▶ _How to complete this task_: Nothing outside the range below should be printed. Output exactly the lines from the line with "Table 2. α Diversity" to the line with "Table 1. ( a", both included.

▶ _Provided entries_:
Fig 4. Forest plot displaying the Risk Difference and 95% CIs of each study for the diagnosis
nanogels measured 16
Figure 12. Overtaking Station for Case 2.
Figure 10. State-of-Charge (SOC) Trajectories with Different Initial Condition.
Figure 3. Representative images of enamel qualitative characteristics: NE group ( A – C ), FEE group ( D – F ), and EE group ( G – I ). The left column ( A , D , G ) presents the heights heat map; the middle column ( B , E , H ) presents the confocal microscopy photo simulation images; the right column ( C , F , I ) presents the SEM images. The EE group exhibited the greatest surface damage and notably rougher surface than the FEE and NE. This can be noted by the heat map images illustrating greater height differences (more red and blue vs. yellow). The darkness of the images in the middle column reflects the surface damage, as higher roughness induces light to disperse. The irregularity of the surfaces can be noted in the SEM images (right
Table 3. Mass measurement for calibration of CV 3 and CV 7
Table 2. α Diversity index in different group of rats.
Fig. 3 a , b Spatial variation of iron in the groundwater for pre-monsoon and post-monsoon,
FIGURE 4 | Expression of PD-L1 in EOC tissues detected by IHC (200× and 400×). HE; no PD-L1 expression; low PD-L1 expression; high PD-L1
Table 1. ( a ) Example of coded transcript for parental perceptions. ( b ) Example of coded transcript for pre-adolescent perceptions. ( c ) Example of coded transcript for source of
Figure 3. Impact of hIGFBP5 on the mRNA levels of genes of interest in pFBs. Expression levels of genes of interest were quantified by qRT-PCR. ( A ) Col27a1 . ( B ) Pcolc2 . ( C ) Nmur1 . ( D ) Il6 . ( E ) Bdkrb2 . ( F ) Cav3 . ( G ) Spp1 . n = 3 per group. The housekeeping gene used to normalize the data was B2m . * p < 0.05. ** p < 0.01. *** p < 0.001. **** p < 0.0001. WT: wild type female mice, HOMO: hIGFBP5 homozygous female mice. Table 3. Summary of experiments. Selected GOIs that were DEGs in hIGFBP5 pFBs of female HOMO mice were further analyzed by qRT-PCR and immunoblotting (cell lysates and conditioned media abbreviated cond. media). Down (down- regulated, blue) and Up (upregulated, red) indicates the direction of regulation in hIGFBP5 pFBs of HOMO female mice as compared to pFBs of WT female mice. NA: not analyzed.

▶ _Result of the exercise_:
Table 2. α Diversity index in different group of rats.
Fig. 3 a , b Spatial variation of iron in the groundwater for pre-monsoon and post-monsoon,
FIGURE 4 | Expression of PD-L1 in EOC tissues detected by IHC (200× and 400×). HE; no PD-L1 expression; low PD-L1 expression; high PD-L1
Table 1. ( a ) Example of coded transcript for parental perceptions. ( b ) Example of coded transcript for pre-adolescent perceptions. ( c ) Example of coded transcript for source of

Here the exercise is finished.